My task is to move function from one file to another, but that function uses global variables. I don't want to use global variables. So how to do this in the most right way?

2
  • dash does not support arrays.
    – Kusalananda
    May 21, 2018 at 13:44
  • @Kusalananda Thank's for clarify! I rephrase my question. May 21, 2018 at 13:46

1 Answer 1

4

In an sh shell that does not support arrays and the local keyword, you may still use $@ as an array in the function.

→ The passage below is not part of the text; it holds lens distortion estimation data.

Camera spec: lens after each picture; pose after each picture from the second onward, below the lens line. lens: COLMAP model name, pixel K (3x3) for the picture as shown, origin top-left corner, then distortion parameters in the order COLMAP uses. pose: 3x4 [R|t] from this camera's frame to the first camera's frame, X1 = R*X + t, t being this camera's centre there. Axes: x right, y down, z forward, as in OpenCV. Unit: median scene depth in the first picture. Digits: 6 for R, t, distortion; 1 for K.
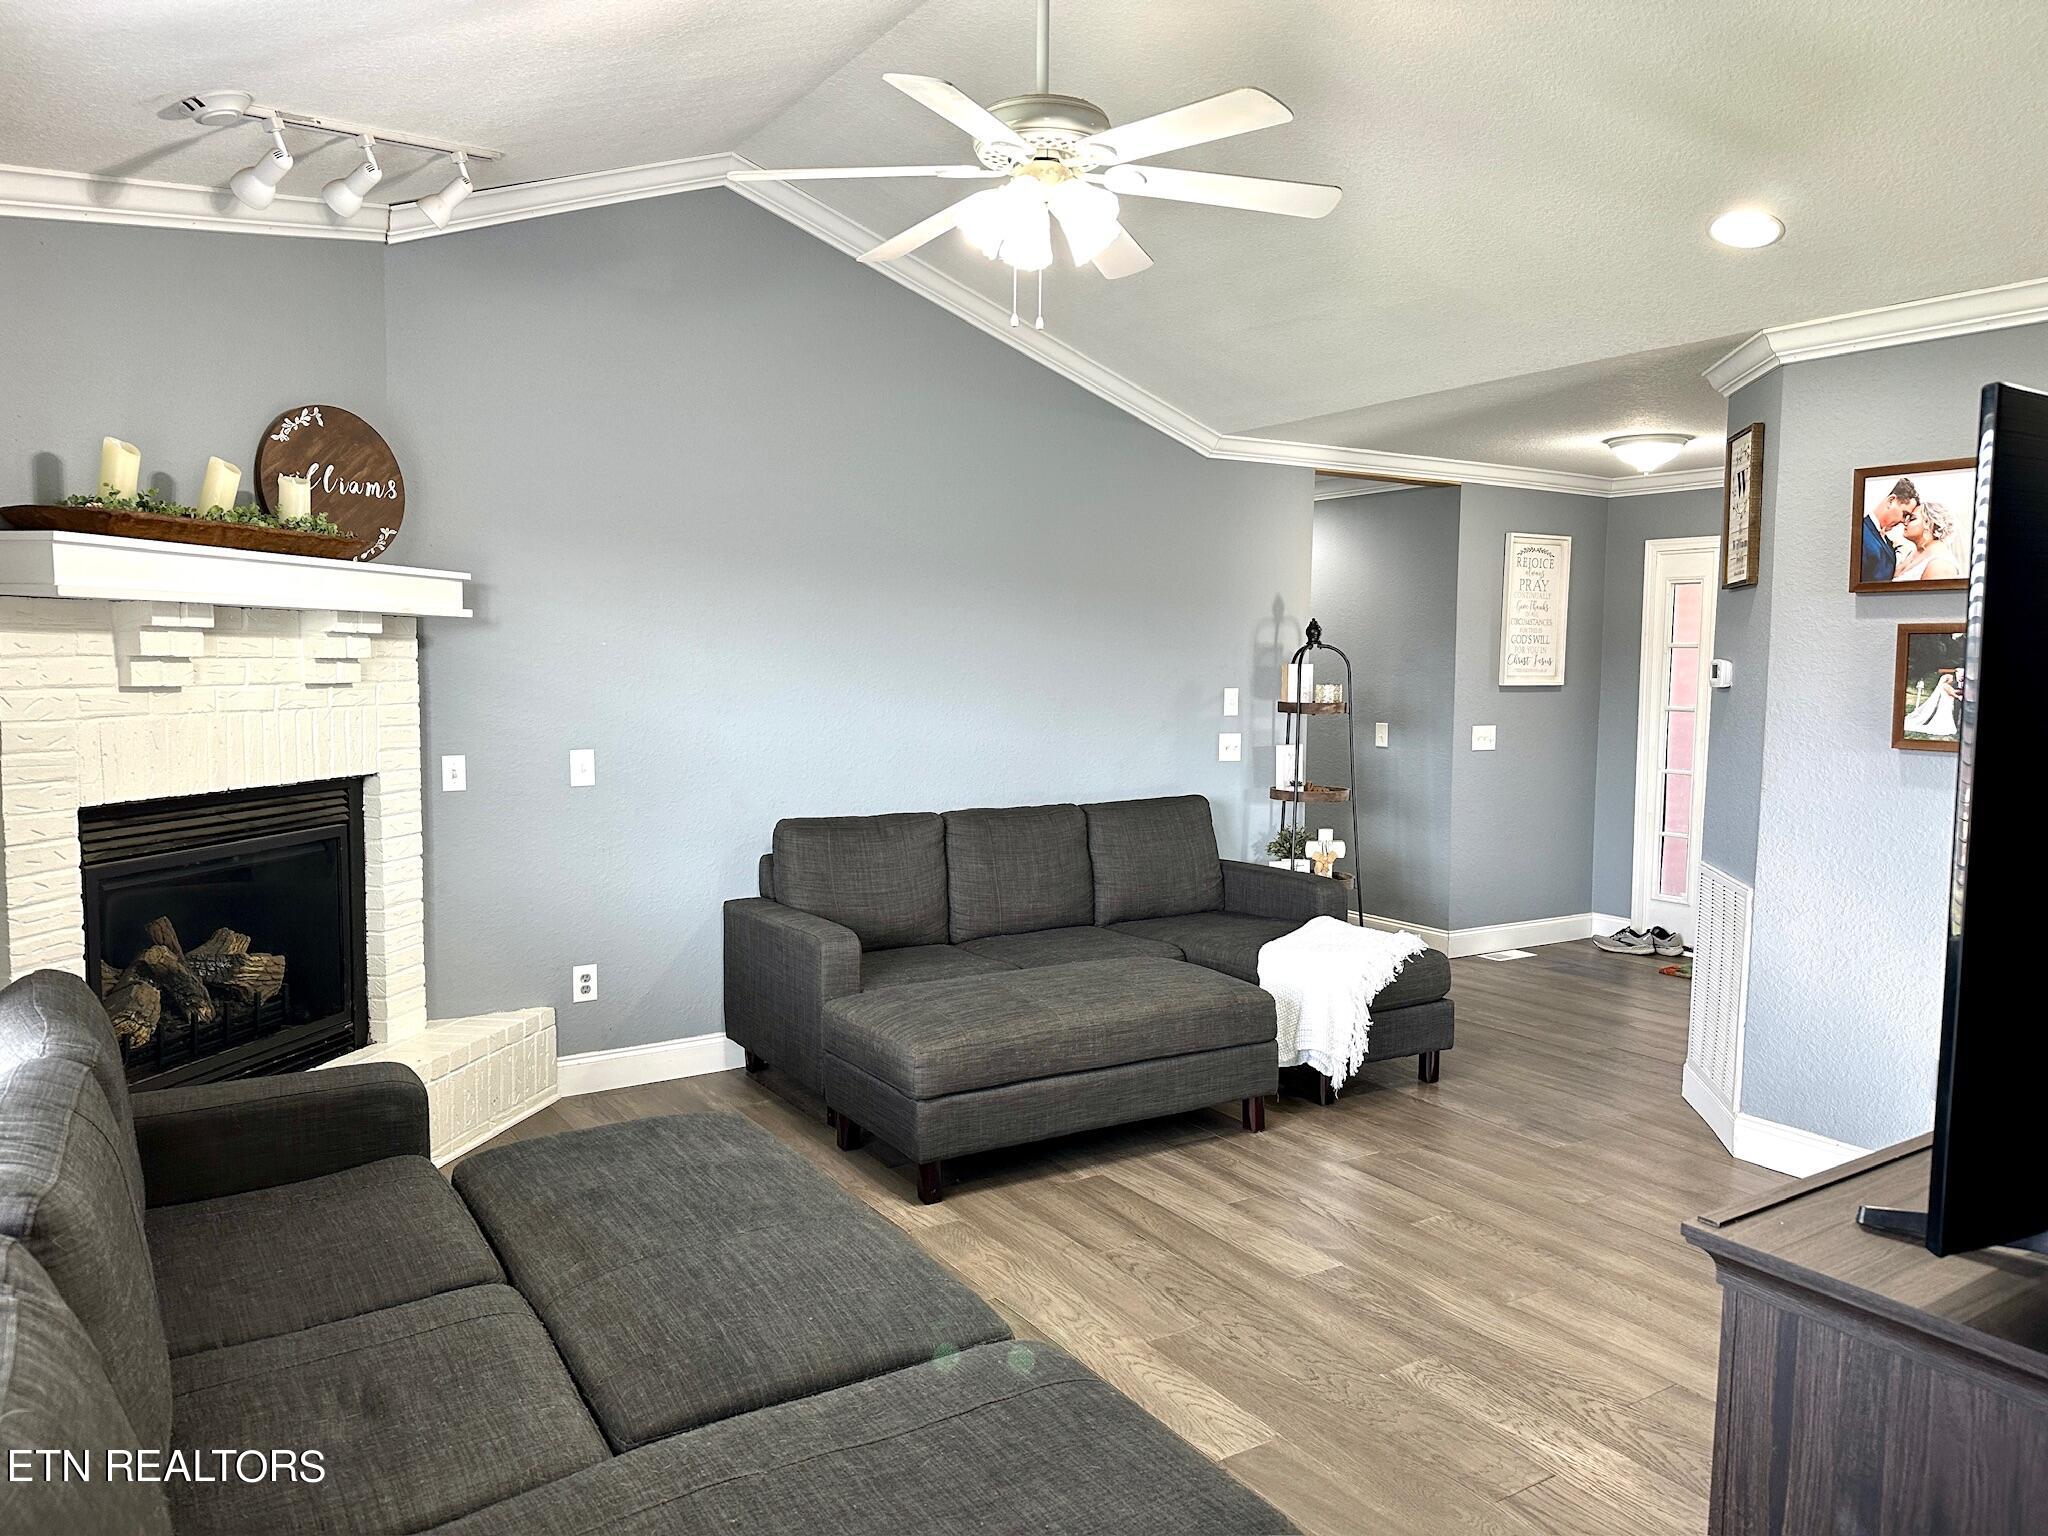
lens RADIAL K [[1419.8, 0, 1024.0], [0, 1419.8, 768.0], [0, 0, 1]] dist [0.136602, -0.209473]
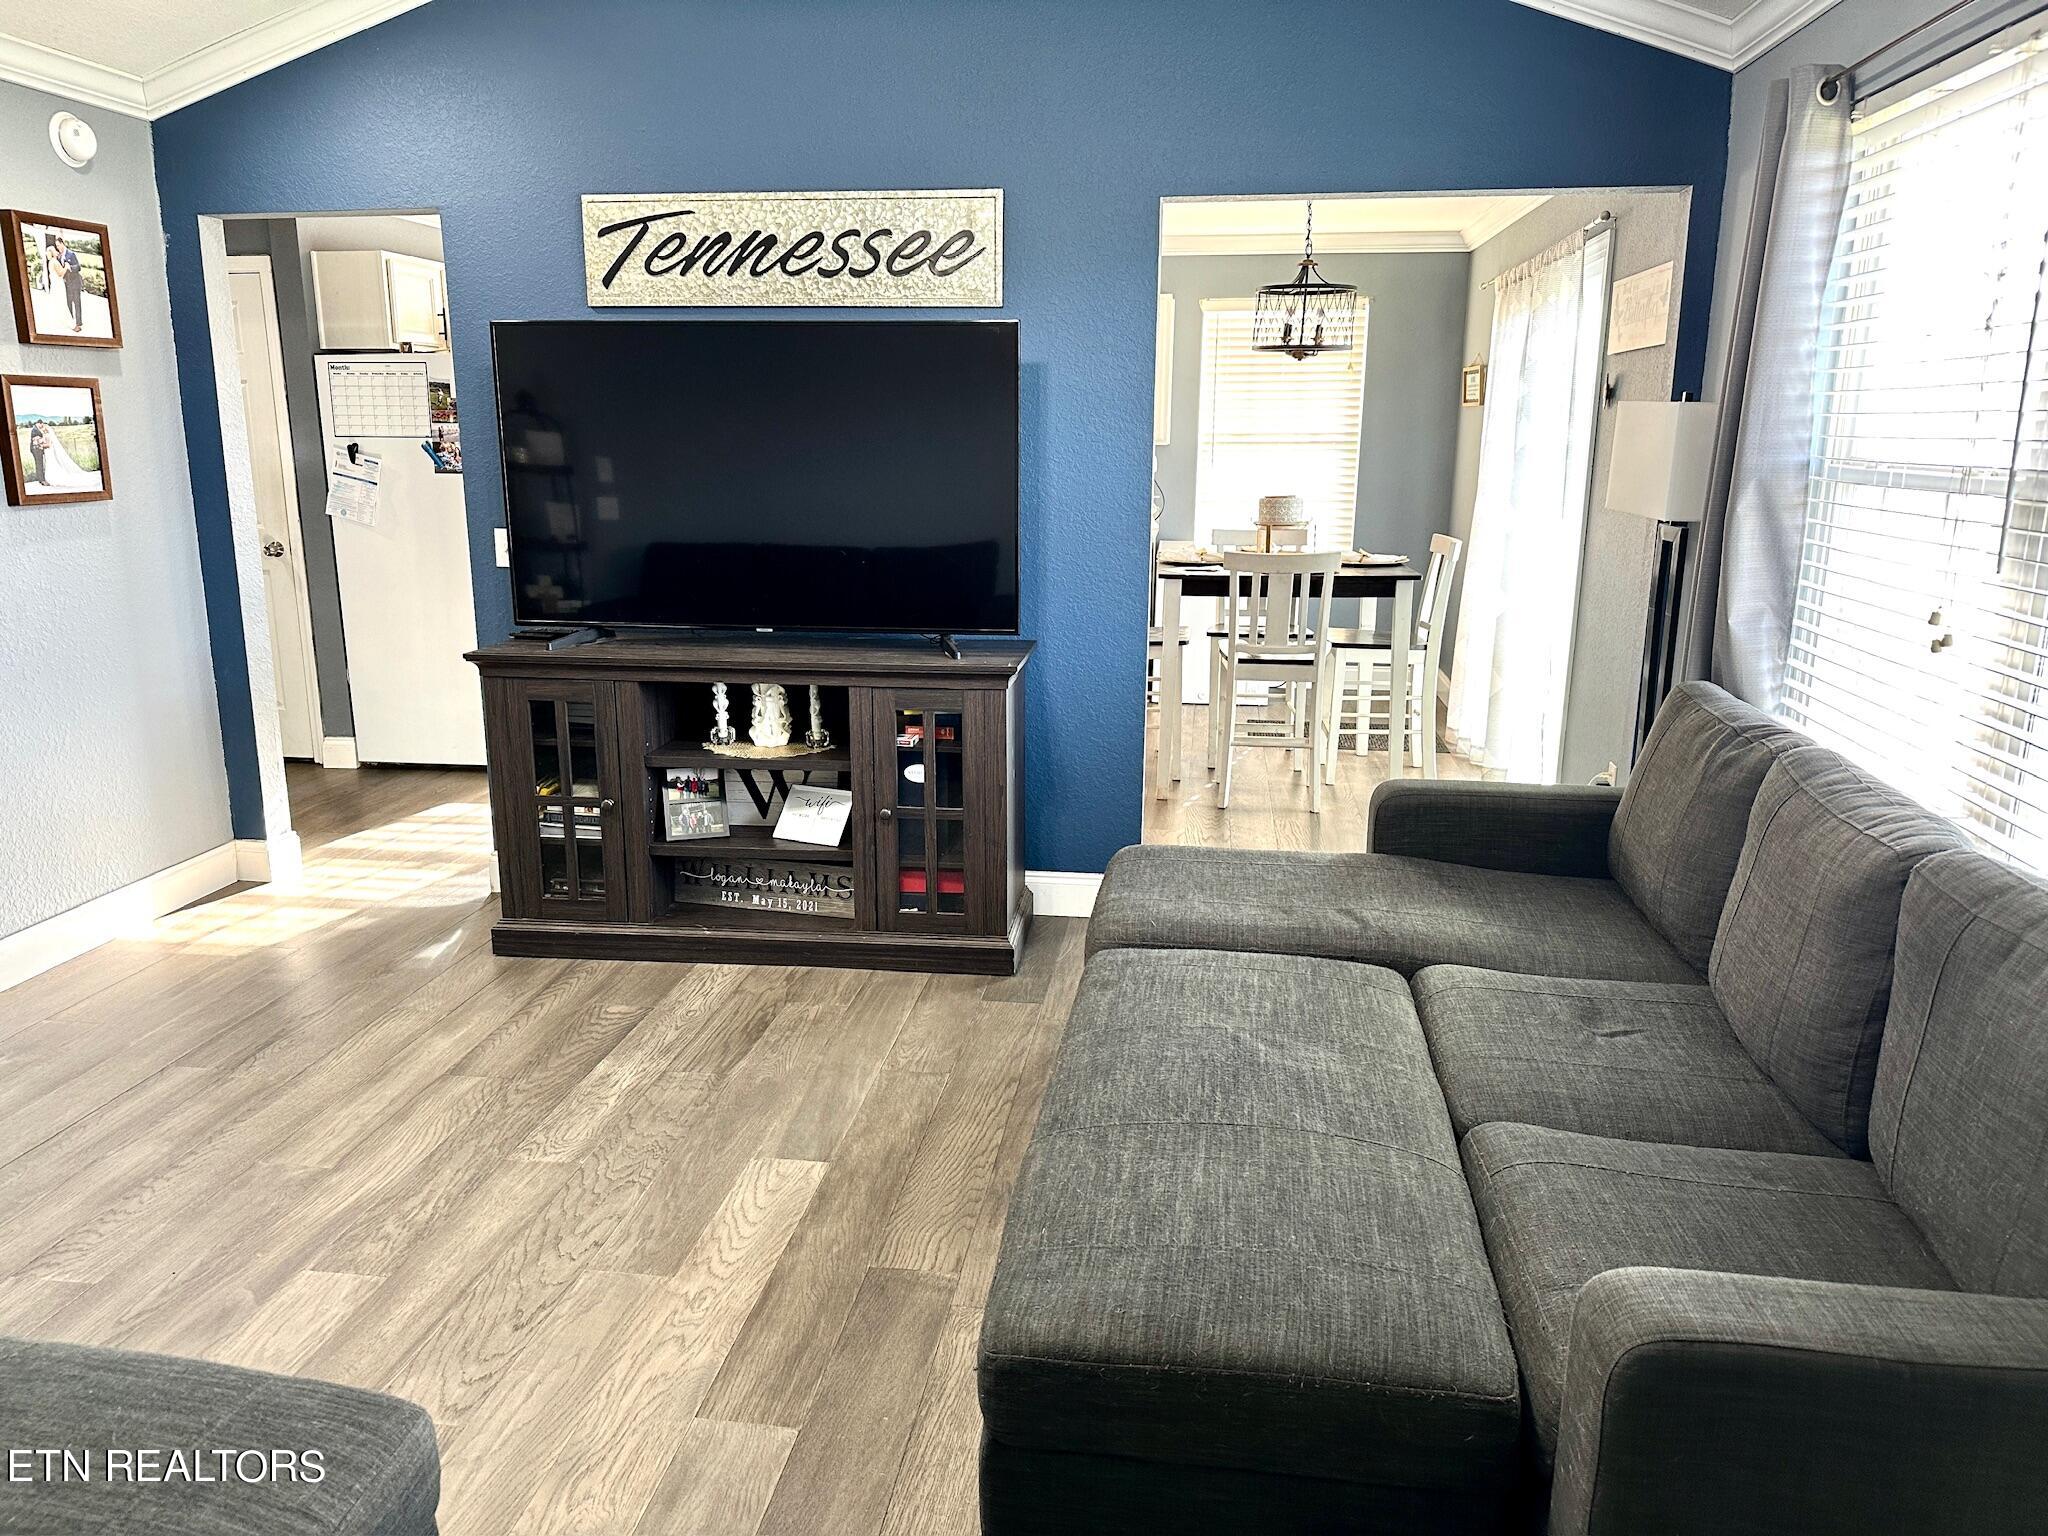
lens RADIAL K [[1419.8, 0, 1024.0], [0, 1419.8, 768.0], [0, 0, 1]] dist [0.136602, -0.209473]
pose [[-0.761214, -0.163361, 0.627588, -0.480274], [0.039435, 0.954300, 0.296236, -0.100327], [-0.647301, 0.250248, -0.719984, 1.255881]]
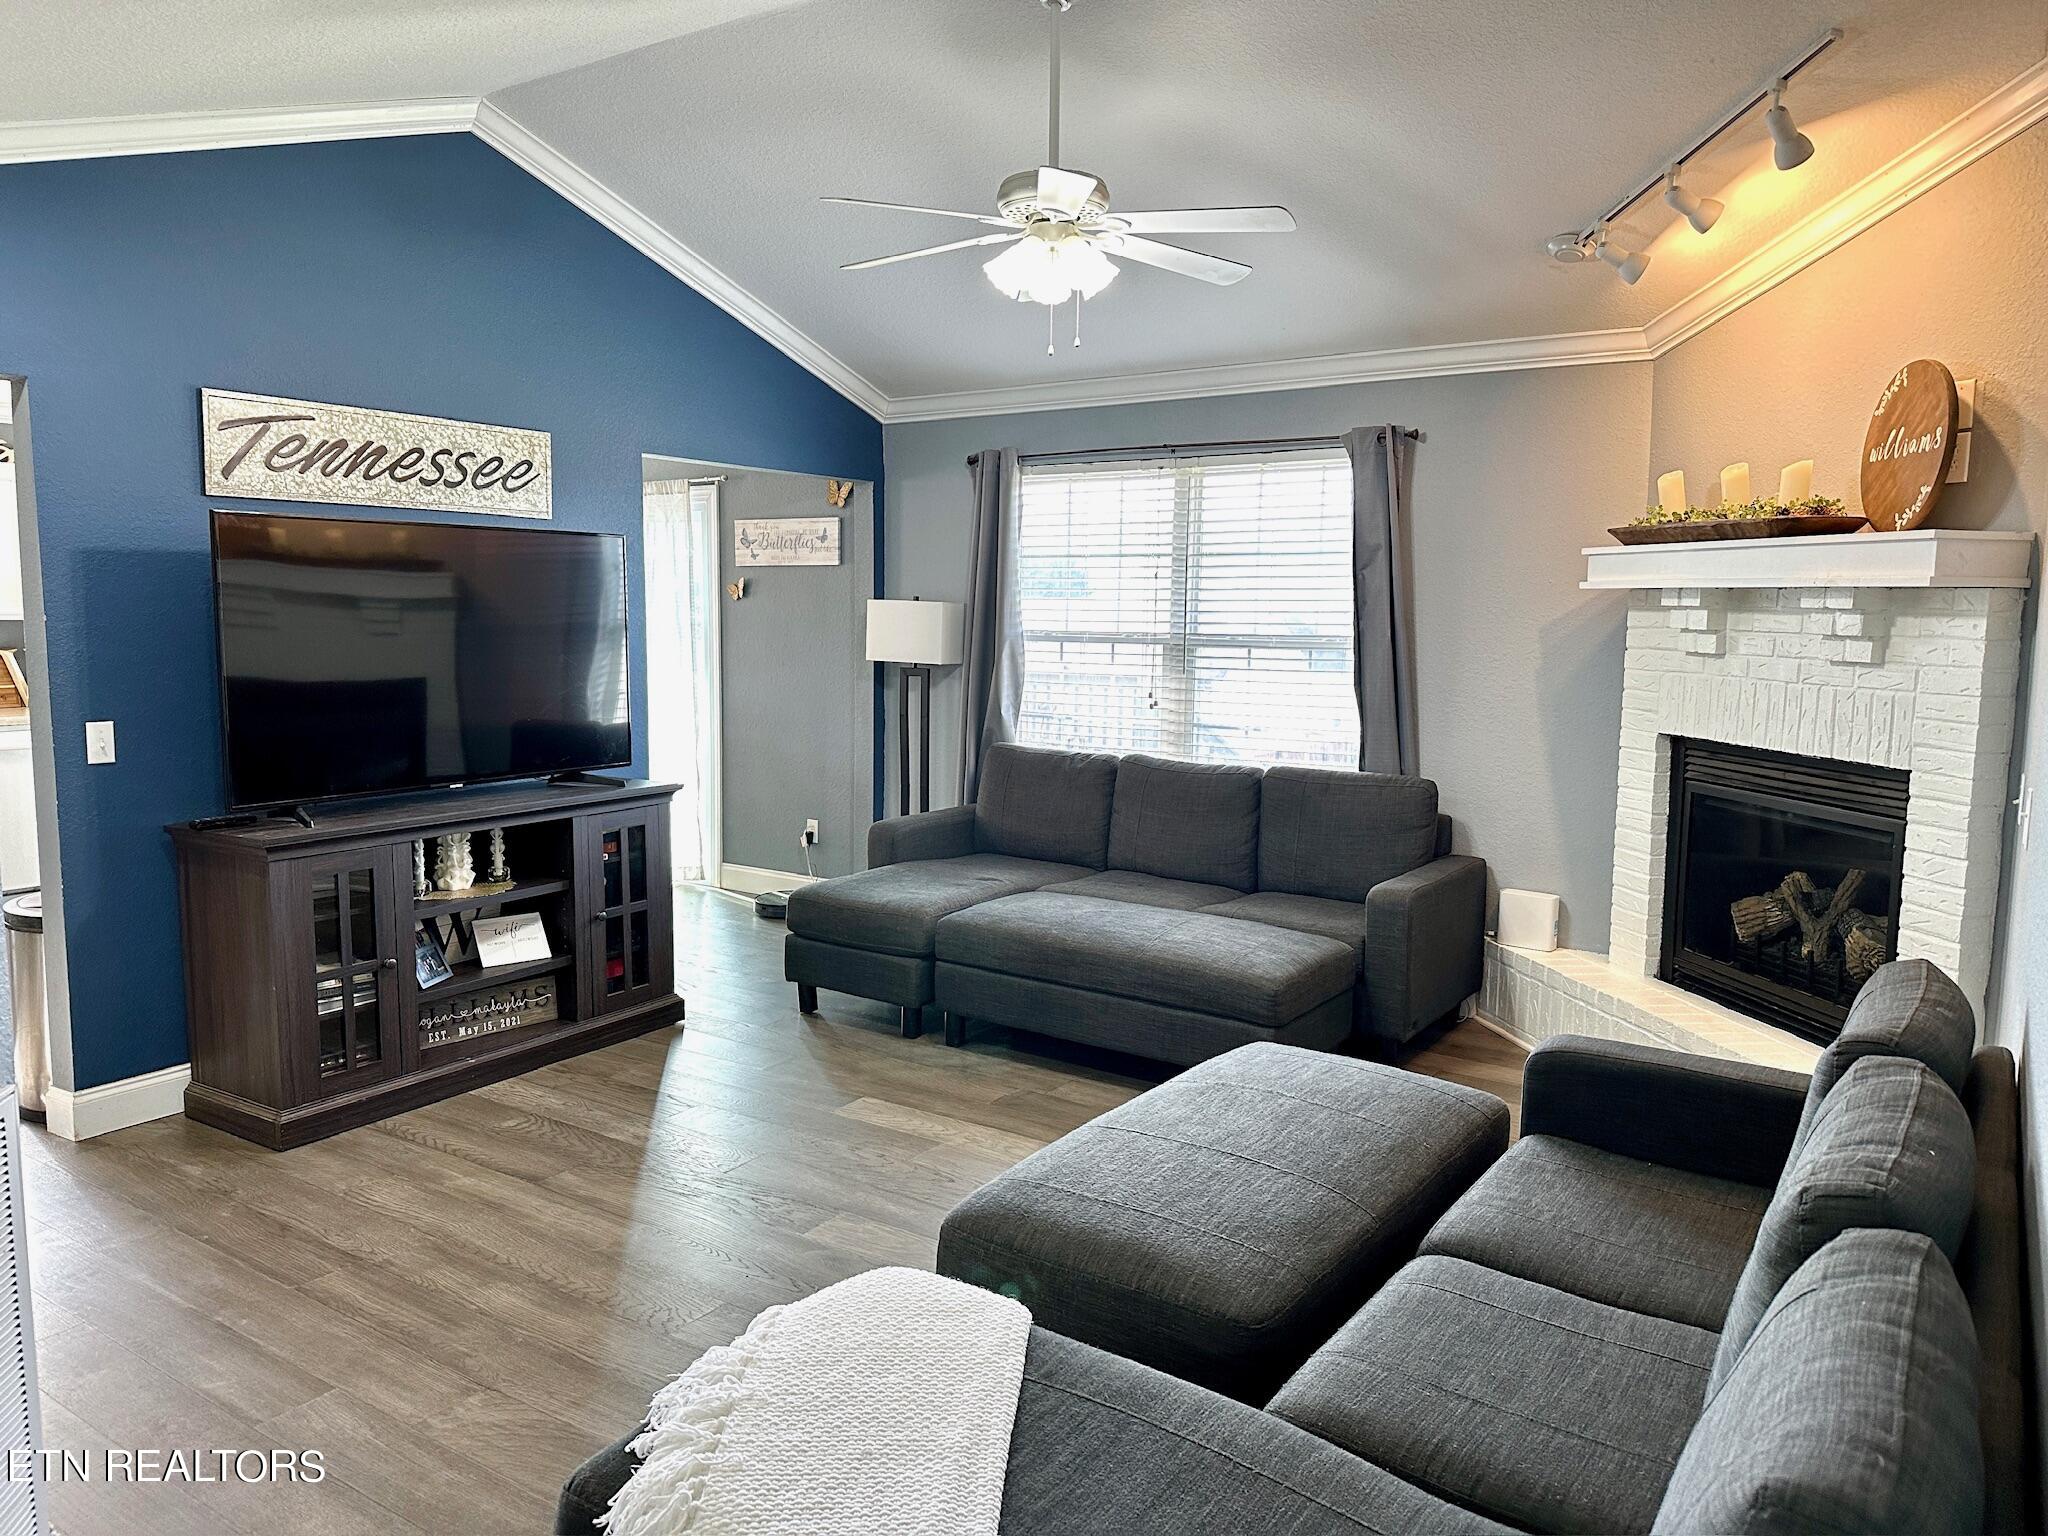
lens RADIAL K [[1419.8, 0, 1024.0], [0, 1419.8, 768.0], [0, 0, 1]] dist [0.136602, -0.209473]
pose [[-0.916536, 0.024296, -0.399213, 0.476225], [-0.053018, 0.981964, 0.181484, -0.156356], [0.396422, 0.187502, -0.898717, 1.923103]]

You may pick off the two first arguments with shift 2 and then use $@ which now hold all the rest of the arguments.

foo () {
    arg1=$1
    arg2=$2

    shift 2  # shift $3 into $1, $4 into $2 etc.

    for n in "$@"; do    # or just: for n do
        printf 'Other argument: %s\n' "$n"
        # other code acting on "$n"
    done
}

foo "arg1" "arg2" "arg3" "arg4"

Enclose the body of the function in ( ... ) instead of { ... } to make all variables local, if the function does not need to modify global variables and you don't want to pollute the variable namespace with unnecessary variables.


Using your original data with foo declared as above:

set -- "component1" \
       "component21 component22 component23" \
       "component3" \
       "component41 component42 component43"

foo "$param1" "$param2" "$@"

In a shell that supports arrays and local, you would do the exact same thing (but the function may want to use variables declared as local), and the call might be

foo "arg1" "arg2" "${myarray[@]}"

To pass multiple arrays in bash, I would use a name reference in the function (requires bash release 4.3 or later):

foo () {
   local arg1=$1
   local arg2=$2
   local -n arr1=$3
   local -n arr2=$4

   for n in "${arr2[@]}"; do ...; done
}

foo "arg1" "arg2" myarray1 myarray2

Note that you can't pass an array variable to the function that has the same name as the corresponding name reference variable in the function (I consider this a bug, it works in ksh93).

8
  • Thank's for the answer. I see that foo "arg1" "arg2" "arg3" "arg4" is the most right way for compatibility between bash and dash. I think in this manner too, but I hoped exists more beautiful (from view point) solution. Please, tell me what -n flag mean for the local operator? I didn't find it in man page. (bash 3.2.57). May 21, 2018 at 14:47
  • @YurijGoncharuk I should have said, name references declared with either declare -n or local -n needs a more recent version of bash :-/ I think they were introduced in bash release 4.3.
    – Kusalananda
    May 21, 2018 at 14:57
  • @YurijGoncharuk You could possibly use indirection instead: ${!arr2[@]}, but I haven't tried this with arrays.
    – Kusalananda
    May 21, 2018 at 14:59
  • 1
    I've already tried indirection. It works for my version of bash. May 21, 2018 at 15:00
  • @YurijGoncharuk Good! A name reference is more or less the same thing but without the need for the extra syntactical sugar (the !).